At issue for Cronos are “several bulk resin purchases and sales of products through the wholesale channel, and the appropriateness of the recognition of revenue from those transactions.” Cronos has a team consisting of its audit committee, the board of directors, outside counsel, and forensic accountants working on it. Presumably, the A-Team was unavailable.
Cronos has bulk purchase and sale agreements with upstart extractor Heritage Cannabis (CSE: CANN) and more established (though still fairly new) licensed extraction company Medipharm Labs (TSX: LABS). The LABS deal, announced in May of 2019, looks like the only one with terms that are binding. It has Cronos guaranteeing to buy $30 million worth of extracted product from Medipharm over 18 months, and providing LABS with biomass to be extracted under a tolling agreement in what is framed as a separate transaction.
Doing the Double Dip?
We won’t know until Cronos files their financials, and might not even know for sure then, but it’s possible that Cronos’ auditor, KPMG, isn’t ready to treat those transactions as separate instances. In other words, if Cronos “sells” Medipharm Labs some cannabis biomass that Cronos is just going to turn around and buy back in the form of vape cartridges or bottles of oil…does it count as a sale? If not, there’s no telling how much of those Q2 and Q3 sales were achieved through a hack of sorts: effectively warehousing the unfinished inventory over at Medipharm’s place for a while, and booking it as a receivable that will be canceled out as part payment for a processed product that Cronos will buy back and eventually unload on a provincial distributor (provided the distributor thinks it will sell).

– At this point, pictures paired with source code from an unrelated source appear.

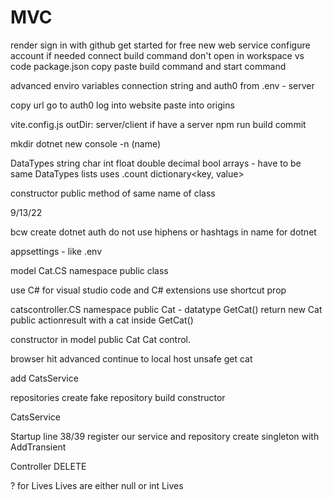 # MVC

render
sign in with github
get started for free
new
web service
configure account if needed
connect
build command
    don't open in workspace vs code
    package.json
    copy paste build command and start command

advanced
    enviro variables
        connection string and auth0 from .env - server

copy url go to auth0
log into website
    paste into origins

vite.config.js
outDir: server/client
    if have a server
    npm run build
    commit

mkdir 
dotnet new console -n (name)

DataTypes
string
char
int
float
double
decimal
bool
arrays - have to be same DataTypes
lists<subdatatype> uses .count
dictionary<key, value>

constructor
    public method of same name of class

9/13/22

bcw create
dotnet auth
do not use hiphens or hashtags in name for dotnet

appsettings - like .env

model
Cat.CS
namespace
public class

use C# for visual studio code and C# extensions 
    use shortcut prop

catscontroller.CS
namespace
public Cat - datatype GetCat()
    return new Cat
    public actionresult with a cat inside GetCat()

constructor in model
    public Cat
    Cat control.

browser hit advanced
    continue to local host unsafe
    get cat 

add CatsService

repositories
    create fake repository
    build constructor

CatsService

Startup
    line 38/39
    register our service and repository
    create singleton with AddTransient

Controller DELETE

? for Lives
    Lives are either null or int Lives

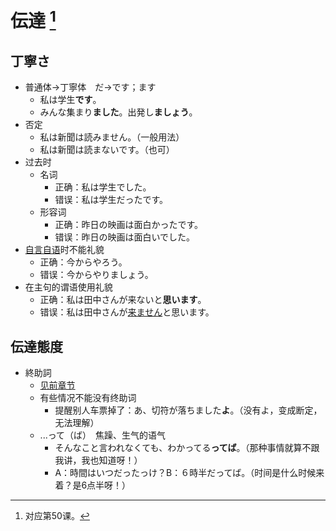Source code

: # 伝達 [^title]

## 丁寧さ
- 普通体→丁寧体　だ→です；ます
  - 私は学生**です**。
  - みんな集まり**ました**。出発し**ましょう**。
- 否定
  - 私は新聞は読みません。（一般用法）
  - 私は新聞は読まないです。（也可）
- 过去时
  - 名词
    - 正确：私は学生でした。
    - 错误：私は学生だったです。
  - 形容词
    - 正确：昨日の映画は面白かったです。
    - 错误：昨日の映画は面白いでした。
- <u>自言自语</u>时不能礼貌
  - 正确：今からやろう。
  - 错误：今からやりましょう。
- 在主句的谓语使用礼貌
  - 正确：私は田中さんが来ないと**思います**。
  - 错误：私は田中さんが<u>来ません</u>と思います。
## 伝達態度
- 終助詞
  - [见前章节](./15-shuujoshi.md)
  - 有些情况不能没有终助词
    - 提醒别人车票掉了：あ、切符が落ちました**よ**。（没有よ，变成断定，无法理解）
  - ...って（ば）　焦躁、生气的语气
    - そんなこと言われなくても、わかってる**ってば**。（那种事情就算不跟我讲，我也知道呀！）
    - A：時間はいつだったっけ？B：６時半だってば。（时间是什么时候来着？是6点半呀！）


[^title]: 对应第50课。


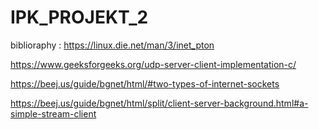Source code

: # IPK_PROJEKT_2
biblioraphy :
https://linux.die.net/man/3/inet_pton


 https://www.geeksforgeeks.org/udp-server-client-implementation-c/


 https://beej.us/guide/bgnet/html/#two-types-of-internet-sockets

 
  https://beej.us/guide/bgnet/html/split/client-server-background.html#a-simple-stream-client
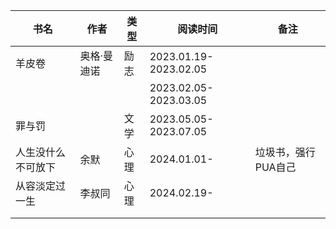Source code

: 
| 书名 | 作者 | 类型 | 阅读时间 | 备注 |
| ---- | ---- | ---- | ---- | ---- |
| 羊皮卷 | 奥格·曼迪诺 | 励志 | 2023.01.19-2023.02.05 |  |
|  |  |  | 2023.02.05-2023.03.05 |  |
| 罪与罚 |  | 文学 | 2023.05.05-2023.07.05 |  |
| 人生没什么不可放下 | 余默 | 心理 | 2024.01.01- | 垃圾书，强行PUA自己 |
| 从容淡定过一生 | 李叔同 | 心理 | 2024.02.19- |  |
|  |  |  |  |  |
|  |  |  |  |  |

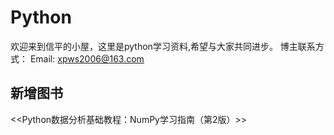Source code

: # Python
欢迎来到信平的小屋，这里是python学习资料,希望与大家共同进步。
博主联系方式：
Email: xpws2006@163.com


## 新增图书
<<Python数据分析基础教程：NumPy学习指南（第2版）>>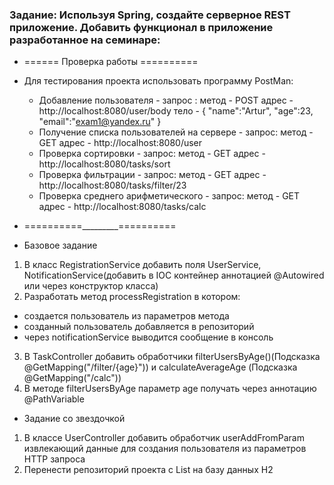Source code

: ### Задание: Используя Spring, создайте серверное REST приложение. Добавить функционал в приложение разработанное на семинаре:
* ====== Проверка работы ==========
* Для теcтирования проекта использовать программу PostMan:
  * Добавление пользователя - запрос :
    метод - POST
    адрес - http://localhost:8080/user/body
    тело -
    {
    "name":"Artur",
    "age":23,
    "email":"exam1@yandex.ru"
    } 
  * Получение списка пользователей на сервере - запрос:
    метод - GET
    адрес - http://localhost:8080/user
  * Проверка сортировки - запрос:
    метод - GET
    адрес - http://localhost:8080/tasks/sort 
  * Проверка фильтрации - запрос:
    метод - GET
    адрес - http://localhost:8080/tasks/filter/23 
  * Проверка среднего арифметического - запрос:
    метод - GET
    адрес - http://localhost:8080/tasks/calc
* ==========_________==========

* Базовое задание
1) В класс RegistrationService добавить поля UserService, NotificationService(добавить в IOC контейнер аннотацией @Autowired или через конструктор класса)
2) Разработать метод processRegistration в котором:
- создается пользователь из параметров метода
- созданный пользователь добавляется в репозиторий
- через notificationService выводится сообщение в консоль
3) В TaskController добавить обработчики filterUsersByAge()(Подсказка @GetMapping("/filter/{age}")) и calculateAverageAge (Подсказка @GetMapping("/calc"))
4) В методе filterUsersByAge параметр age получать через аннотацию @PathVariable

* Задание со звездочкой
1) В классе UserController добавить обработчик userAddFromParam извлекающий данные для создания пользователя из параметров HTTP запроса
2) Перенести репозиторий проекта с List<User> на базу данных H2
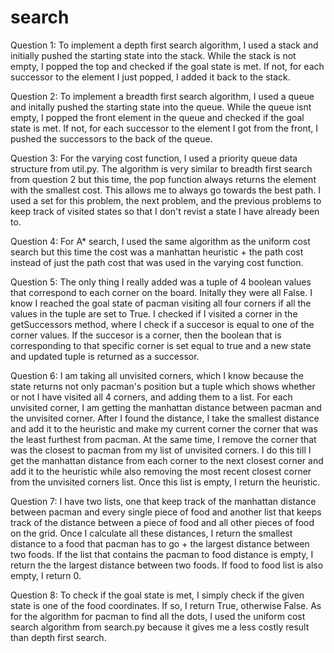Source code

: # search
Question 1: To implement a depth first search algorithm, I used a stack and initially pushed the starting state into the stack.
            While the stack is not empty, I popped the top and checked if the goal state is met. If not, for each successor to
            the element I just popped, I added it back to the stack.

Question 2: To implement a breadth first search algorithm, I used a queue and initally pushed the starting state into the queue.
            While the queue isnt empty, I popped the front element in the queue and checked if the goal state is met. If not,
            for each successor to the element I got from the front, I pushed the successors to the back of the queue.

Question 3: For the varying cost function, I used a priority queue data structure from util.py. The algorithm is very similar to
            breadth first search from question 2 but this time, the pop function always returns the element with the smallest
            cost. This allows me to always go towards the best path. I used a set for this problem, the next problem, and the
            previous problems to keep track of visited states so that I don't revist a state I have already been to.

Question 4: For A* search, I used the same algorithm as the uniform cost search but this time the cost was a manhattan heuristic
            + the path cost instead of just the path cost that was used in the varying cost function.

Question 5: The only thing I really added was a tuple of 4 boolean values that correspond to each corner on the board. Initally
            they were all False. I know I reached the goal state of pacman visiting all four corners if all the values in the 
            tuple are set to True. I checked if I visited a corner in the getSuccessors method, where I check if a succesor is
            equal to one of the corner values. If the succesor is a corner, then the boolean that is corresponding to that specific
            corner is set equal to true and a new state and updated tuple is returned as a successor.

Question 6: I am taking all unvisited corners, which I know because the state returns not only pacman's position but a tuple which
            shows whether or not I have visited all 4 corners, and adding them to a list. For each unvisited corner, I am getting
            the manhattan distance between pacman and the unvisited corner. After I found the distance, I take the smallest distance
            and add it to the heuristic and make my current corner the corner that was the least furthest from pacman. At the same
            time, I remove the corner that was the closest to pacman from my list of unvisited corners. I do this till I get the
            manhattan distance from each corner to the next closest corner and add it to the heuristic while also removing the most
            recent closest corner from the unvisited corners list. Once this list is empty, I return the heuristic.

Question 7: I have two lists, one that keep track of the manhattan distance between pacman and every single piece of food and another
            list that keeps track of the distance between a piece of food and all other pieces of food on the grid. Once I calculate
            all these distances, I return the smallest distance to a food that pacman has to go + the largest distance between two foods. If the list that contains the pacman to food distance is empty, I return the the largest distance between two foods.
            If food to food list is also empty, I return 0.

Question 8: To check if the goal state is met, I simply check if the given state is one of the food coordinates. If so, I return
            True, otherwise False. As for the algorithm for pacman to find all the dots, I used the uniform cost search algorithm
            from search.py because it gives me a less costly result than depth first search.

Such a transaction might allow Cronos to duck a year-end write-off for inventory unlikely to sell, and book the sale of those units twice: once to LABS as dried cannabis, then again to the province as consumer-ready extracts. It wouldn’t unjustly inflate their margin, but it would mean a bump to their unit sales.
The extension gives Cronos until April 15th to file their audited year-end financials. Medipharm Labs is due to file their year-end statements by March 30th.